» **BRIEF**: Take the listing from its first line through the line that contains "X032943Y03083D02*" and please retype those lines exactly, leaving out the pictures.

» **RECORD EXCERPTS**:
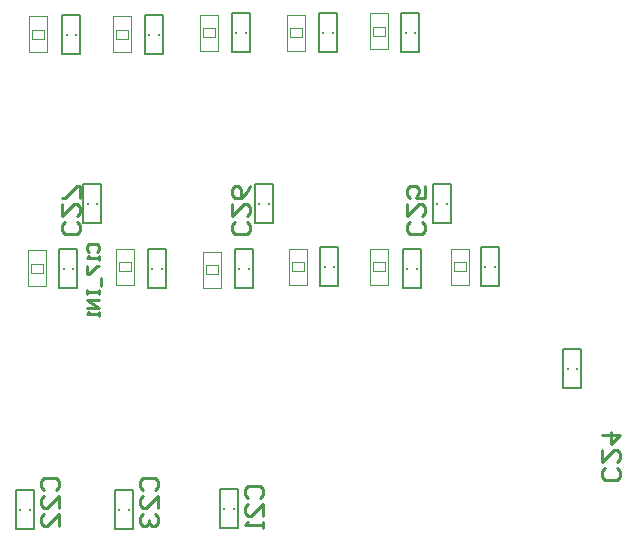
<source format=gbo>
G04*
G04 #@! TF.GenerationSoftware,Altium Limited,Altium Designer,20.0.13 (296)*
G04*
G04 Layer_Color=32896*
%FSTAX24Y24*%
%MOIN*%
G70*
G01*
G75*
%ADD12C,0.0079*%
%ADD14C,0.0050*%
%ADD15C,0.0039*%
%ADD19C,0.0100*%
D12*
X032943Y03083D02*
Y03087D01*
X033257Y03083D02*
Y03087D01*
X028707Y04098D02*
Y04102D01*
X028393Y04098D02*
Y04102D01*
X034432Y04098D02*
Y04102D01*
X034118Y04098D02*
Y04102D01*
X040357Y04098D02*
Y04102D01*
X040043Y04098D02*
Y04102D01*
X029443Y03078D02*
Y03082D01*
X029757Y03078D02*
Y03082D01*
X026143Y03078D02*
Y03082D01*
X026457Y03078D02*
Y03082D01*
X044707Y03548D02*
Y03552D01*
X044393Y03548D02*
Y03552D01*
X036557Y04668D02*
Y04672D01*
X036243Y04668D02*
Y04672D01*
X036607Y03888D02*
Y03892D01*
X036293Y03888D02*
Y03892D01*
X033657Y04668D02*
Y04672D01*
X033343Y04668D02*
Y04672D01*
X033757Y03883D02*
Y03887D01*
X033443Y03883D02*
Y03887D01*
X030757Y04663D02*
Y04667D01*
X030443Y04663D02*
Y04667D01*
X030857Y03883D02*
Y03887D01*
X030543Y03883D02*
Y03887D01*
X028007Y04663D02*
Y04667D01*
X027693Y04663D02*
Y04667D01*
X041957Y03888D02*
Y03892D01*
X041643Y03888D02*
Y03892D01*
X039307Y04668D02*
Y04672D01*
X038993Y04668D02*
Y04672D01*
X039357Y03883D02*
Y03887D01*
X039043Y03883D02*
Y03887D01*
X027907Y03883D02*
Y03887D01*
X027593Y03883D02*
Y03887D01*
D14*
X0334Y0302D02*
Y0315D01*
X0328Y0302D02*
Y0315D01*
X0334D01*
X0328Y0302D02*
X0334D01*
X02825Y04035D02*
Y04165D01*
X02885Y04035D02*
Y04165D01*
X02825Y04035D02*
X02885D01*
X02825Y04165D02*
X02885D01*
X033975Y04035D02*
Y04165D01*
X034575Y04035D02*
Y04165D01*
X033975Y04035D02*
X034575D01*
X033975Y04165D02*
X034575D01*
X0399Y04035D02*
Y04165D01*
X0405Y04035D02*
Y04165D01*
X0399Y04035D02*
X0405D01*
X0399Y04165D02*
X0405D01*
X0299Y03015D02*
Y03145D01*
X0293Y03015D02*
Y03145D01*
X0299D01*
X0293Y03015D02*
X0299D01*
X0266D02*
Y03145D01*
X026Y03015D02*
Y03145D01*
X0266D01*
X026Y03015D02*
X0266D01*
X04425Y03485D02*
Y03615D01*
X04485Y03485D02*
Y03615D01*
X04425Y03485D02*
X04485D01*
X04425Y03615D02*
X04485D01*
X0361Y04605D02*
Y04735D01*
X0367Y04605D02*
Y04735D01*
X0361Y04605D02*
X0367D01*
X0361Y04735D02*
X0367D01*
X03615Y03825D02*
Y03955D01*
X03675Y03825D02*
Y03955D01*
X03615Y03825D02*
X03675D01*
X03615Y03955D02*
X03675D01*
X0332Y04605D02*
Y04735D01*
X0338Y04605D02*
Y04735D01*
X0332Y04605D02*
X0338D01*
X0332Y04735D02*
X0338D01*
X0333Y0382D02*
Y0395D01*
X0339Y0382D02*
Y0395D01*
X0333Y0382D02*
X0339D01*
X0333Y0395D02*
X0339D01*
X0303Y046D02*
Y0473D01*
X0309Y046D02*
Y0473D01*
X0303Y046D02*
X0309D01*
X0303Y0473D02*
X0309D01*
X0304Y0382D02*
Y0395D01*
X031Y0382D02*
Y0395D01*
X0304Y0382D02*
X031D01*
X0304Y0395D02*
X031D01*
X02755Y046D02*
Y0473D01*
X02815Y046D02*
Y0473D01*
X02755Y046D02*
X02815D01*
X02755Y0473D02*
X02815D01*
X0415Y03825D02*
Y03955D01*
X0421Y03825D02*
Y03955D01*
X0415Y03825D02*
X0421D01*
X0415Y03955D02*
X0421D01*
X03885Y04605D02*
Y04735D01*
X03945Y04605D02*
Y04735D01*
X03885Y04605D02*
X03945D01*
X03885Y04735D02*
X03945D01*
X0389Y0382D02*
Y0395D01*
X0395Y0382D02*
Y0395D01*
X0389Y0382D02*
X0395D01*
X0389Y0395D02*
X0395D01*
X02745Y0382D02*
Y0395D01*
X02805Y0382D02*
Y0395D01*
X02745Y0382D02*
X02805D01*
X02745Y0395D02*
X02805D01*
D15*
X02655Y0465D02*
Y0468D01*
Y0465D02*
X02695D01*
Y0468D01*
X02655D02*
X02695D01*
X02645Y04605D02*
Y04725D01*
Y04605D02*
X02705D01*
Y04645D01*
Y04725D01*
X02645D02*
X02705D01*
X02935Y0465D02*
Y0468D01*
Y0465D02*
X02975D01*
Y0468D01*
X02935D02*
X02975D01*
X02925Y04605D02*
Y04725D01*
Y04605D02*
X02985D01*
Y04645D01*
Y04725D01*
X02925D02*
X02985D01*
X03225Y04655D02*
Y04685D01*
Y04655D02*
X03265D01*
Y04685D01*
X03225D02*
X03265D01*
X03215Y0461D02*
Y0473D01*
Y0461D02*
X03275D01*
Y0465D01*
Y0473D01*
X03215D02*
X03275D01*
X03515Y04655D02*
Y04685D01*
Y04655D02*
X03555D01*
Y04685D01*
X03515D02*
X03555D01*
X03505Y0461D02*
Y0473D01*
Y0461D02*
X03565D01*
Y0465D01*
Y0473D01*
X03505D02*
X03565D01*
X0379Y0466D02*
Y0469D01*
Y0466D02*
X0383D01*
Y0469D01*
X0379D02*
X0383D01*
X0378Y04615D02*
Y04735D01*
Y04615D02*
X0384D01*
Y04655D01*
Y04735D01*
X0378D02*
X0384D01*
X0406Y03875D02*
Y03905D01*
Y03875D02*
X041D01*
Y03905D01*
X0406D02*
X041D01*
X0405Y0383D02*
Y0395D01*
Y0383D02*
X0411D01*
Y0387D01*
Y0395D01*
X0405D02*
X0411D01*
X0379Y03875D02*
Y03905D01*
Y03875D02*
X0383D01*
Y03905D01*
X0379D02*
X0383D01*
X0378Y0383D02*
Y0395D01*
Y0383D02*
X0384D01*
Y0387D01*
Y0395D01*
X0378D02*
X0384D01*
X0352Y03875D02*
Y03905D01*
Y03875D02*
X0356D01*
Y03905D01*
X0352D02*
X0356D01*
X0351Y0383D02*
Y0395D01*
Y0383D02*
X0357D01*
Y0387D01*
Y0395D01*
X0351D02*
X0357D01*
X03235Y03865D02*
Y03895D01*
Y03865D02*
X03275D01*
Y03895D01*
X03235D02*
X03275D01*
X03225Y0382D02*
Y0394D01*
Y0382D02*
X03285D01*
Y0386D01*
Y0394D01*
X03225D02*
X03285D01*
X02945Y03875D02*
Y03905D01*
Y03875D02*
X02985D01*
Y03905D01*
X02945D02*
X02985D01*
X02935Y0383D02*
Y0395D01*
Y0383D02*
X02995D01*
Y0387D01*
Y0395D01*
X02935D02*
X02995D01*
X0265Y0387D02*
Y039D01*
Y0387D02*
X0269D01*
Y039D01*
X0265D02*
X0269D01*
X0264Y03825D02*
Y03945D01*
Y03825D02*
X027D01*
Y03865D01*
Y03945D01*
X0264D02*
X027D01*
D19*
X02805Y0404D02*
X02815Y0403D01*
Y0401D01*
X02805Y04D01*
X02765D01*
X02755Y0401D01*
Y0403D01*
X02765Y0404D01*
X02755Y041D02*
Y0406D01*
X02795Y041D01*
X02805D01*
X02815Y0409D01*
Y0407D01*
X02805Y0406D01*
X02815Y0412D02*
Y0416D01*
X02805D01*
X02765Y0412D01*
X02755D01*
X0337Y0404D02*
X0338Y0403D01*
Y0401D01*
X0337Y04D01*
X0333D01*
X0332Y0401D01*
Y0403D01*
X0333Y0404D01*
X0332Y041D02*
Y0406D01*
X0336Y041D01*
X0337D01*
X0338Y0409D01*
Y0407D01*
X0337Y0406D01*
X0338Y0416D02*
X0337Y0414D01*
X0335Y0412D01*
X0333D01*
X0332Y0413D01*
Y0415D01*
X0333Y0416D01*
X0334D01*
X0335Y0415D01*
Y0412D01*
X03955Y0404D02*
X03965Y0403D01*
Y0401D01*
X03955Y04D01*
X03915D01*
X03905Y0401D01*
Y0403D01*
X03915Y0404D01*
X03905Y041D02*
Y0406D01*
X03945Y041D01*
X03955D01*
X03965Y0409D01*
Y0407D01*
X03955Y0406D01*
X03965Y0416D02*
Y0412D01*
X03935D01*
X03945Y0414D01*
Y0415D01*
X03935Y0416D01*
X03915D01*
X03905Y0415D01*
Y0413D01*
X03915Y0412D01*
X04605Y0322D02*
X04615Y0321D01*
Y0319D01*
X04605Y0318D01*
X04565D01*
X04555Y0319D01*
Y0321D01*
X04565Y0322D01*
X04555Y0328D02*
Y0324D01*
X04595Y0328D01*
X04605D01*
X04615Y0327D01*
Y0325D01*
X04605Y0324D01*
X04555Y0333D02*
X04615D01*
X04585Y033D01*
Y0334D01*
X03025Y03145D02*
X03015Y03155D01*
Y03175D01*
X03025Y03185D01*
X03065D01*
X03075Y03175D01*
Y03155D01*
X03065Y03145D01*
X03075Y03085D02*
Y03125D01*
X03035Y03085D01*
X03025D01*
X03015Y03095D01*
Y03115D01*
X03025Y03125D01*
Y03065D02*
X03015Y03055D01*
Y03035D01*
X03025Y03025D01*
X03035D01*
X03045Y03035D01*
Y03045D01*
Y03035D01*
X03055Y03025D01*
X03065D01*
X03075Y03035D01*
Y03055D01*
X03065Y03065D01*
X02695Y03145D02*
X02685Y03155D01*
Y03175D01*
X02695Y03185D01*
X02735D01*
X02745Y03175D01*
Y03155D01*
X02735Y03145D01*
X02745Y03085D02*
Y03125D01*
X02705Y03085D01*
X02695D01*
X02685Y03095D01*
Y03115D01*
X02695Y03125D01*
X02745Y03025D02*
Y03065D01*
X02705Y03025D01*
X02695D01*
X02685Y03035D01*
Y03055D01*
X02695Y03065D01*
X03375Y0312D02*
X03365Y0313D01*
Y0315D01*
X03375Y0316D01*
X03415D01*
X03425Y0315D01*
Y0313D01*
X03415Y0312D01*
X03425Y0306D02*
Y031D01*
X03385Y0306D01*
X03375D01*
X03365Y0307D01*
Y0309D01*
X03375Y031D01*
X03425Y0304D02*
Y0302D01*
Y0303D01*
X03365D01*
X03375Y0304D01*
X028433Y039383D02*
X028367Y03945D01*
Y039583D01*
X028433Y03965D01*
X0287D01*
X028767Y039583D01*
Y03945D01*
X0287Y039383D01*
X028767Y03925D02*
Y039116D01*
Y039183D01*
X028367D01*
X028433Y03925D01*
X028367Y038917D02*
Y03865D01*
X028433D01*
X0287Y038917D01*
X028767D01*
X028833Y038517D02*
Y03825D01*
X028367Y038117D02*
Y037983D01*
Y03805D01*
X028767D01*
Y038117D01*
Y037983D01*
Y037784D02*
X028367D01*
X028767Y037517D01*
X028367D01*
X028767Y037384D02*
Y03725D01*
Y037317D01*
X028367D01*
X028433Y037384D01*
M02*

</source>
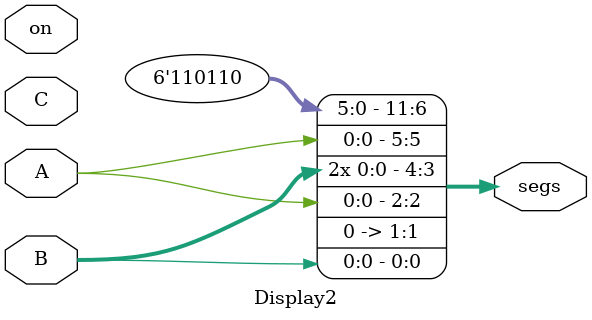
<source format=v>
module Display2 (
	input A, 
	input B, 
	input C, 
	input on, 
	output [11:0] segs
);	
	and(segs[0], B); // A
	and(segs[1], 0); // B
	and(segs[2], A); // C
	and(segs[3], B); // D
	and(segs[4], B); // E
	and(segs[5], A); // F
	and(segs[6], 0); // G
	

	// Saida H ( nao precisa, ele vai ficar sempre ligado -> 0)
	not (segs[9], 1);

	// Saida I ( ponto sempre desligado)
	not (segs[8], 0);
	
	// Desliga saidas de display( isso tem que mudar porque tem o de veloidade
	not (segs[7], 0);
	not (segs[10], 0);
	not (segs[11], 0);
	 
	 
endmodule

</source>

» **EXERCISE RESPONSE**:
<source format=gbo>
G04*
G04 #@! TF.GenerationSoftware,Altium Limited,Altium Designer,20.0.13 (296)*
G04*
G04 Layer_Color=32896*
%FSTAX24Y24*%
%MOIN*%
G70*
G01*
G75*
%ADD12C,0.0079*%
%ADD14C,0.0050*%
%ADD15C,0.0039*%
%ADD19C,0.0100*%
D12*
X032943Y03083D02*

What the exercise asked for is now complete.